The Alley-oop, also known as Fly, Kung-fu or Kempa trick, is one of the most spectacular shots in Team Handball and one of the most important scoring techniques in Beach Handball. In this move, the player catches the ball while jumping in-air and shoots for the goal, before touching the ground again. An amazing and highly technical shot, that is a sure crowd pleaser – especially when it results in a goal!
But who came up with this infamous in-flight trick shot?
The answer depends on which country you ask! Team Handball is said to have originated in either Germany or Denmark, so in order to avoid sparking this discussion yet again, let’s just say Europe.
Throughout the years, the face of handball has changed and every generation has had outstanding players who each contributed to shaping their specific era.
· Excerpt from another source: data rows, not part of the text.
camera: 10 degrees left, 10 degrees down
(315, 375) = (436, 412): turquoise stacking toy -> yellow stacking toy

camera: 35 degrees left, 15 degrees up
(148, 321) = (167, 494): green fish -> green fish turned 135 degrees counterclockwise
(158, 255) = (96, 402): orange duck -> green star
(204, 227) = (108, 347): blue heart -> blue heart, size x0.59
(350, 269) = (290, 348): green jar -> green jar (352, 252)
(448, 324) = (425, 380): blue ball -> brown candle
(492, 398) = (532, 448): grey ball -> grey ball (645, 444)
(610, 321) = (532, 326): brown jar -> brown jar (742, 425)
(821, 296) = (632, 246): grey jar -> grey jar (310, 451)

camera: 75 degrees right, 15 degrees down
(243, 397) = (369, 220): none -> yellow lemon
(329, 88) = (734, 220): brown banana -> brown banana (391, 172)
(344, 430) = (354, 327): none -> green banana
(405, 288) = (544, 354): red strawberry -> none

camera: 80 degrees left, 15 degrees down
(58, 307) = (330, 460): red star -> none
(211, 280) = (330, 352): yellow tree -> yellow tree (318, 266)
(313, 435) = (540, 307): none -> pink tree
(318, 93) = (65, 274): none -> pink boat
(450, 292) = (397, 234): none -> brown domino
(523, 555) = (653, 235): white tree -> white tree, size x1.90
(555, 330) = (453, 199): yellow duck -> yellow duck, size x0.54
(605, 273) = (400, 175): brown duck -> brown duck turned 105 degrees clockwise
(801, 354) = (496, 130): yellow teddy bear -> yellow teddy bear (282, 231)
One of these players was Bernhard Kempa, who played for Frisch Auf Göppingen, one of the first German clubs. Bernhard is the inventor of the Kempa trick.
‘We always tried a lot of things in practice. The practice was designed to have fun. While experimenting with these fun exercises I invented the trick’, said Bernhard. ‘Because the entire move is executed in-flight the trick is also known as Fly, but in Germany it is the Kempa’.
Bernhard and his team used the Kempa trick the first time in an unofficial international match between Germany and Sweden on March 24th in 1954. ‘It did not work in the first try, as I misjudged the height of the Swedish players’, Bernhard wrote in his book ‘Monsieur Handball’ (published in 2007). Fortunately, the initial failure did not stop this spectacular shot from becoming part of the handball sport.
Today the Kempa trick is well known around the world and has found its own sport in beach handball. Beach handball, which can be traced back to a small island, Ponza, in South Italy, was created by Gianni Buttarelli and Franco Schiano, presidents of Italian handball teams, in 1992. In beach handball, players who score with a “spectacular shot” are awarded with two goals instead of one; rendering the game more interesting for spectators and fun for the players. In the past years, the Kempa trick has become one of the two most established ways of completing a spectacular shot – the other one being the 360-shot, where the player completes a full 360 spin in the air before shooting (and before touching on the ground).
Basketball, American football, handball… which sport scored first with the Kempa trick?
To be honest, it is hard to say. The earliest mentions of the Kempa trick, or alley-oop (derived from French ‘Allez hop’), are from 1950s in all three sports.
In American football the alley-oop is described as a play in which the quarterback throws the ball high into the air like a jump ball, and another player jumps up and catches it (Wikipedia). A little San Francisco anecdote; “The Catch”, actually refers to an alley-oop pass by Dwight Clarkin to Joe Montana in 1982, which resulted in the San Francisco 49’ers scoring the winning touchdown, qualifying them for the clubs very first Super Bowl entry.
In Basketball, alley-oops began with players utilizing jumping abilities by grabbing the ball in mid-air and then dunking. Back in the 1950s, players such as Bill Russell (University of San Francisco), Wilt Chamberlain (Kansas University), and ‘Jumping’ Johnny Green (Michigan State University) would frequently grab errant shots by teammates and dunk them.
In summary, every sport came up with the concept of catching and throwing the ball while hanging in the air around the same time. The important thing is not who invented it. What matters now is that the Kempa trick, the Alley-oop, or whatever else it has been named, now delivers some of the most spectacular and entertaining actions in sports all around the world.
This article is honoring the Bernhard Kempa, who passed away today at the age of 96. Thank you for your creativity and passion for handball.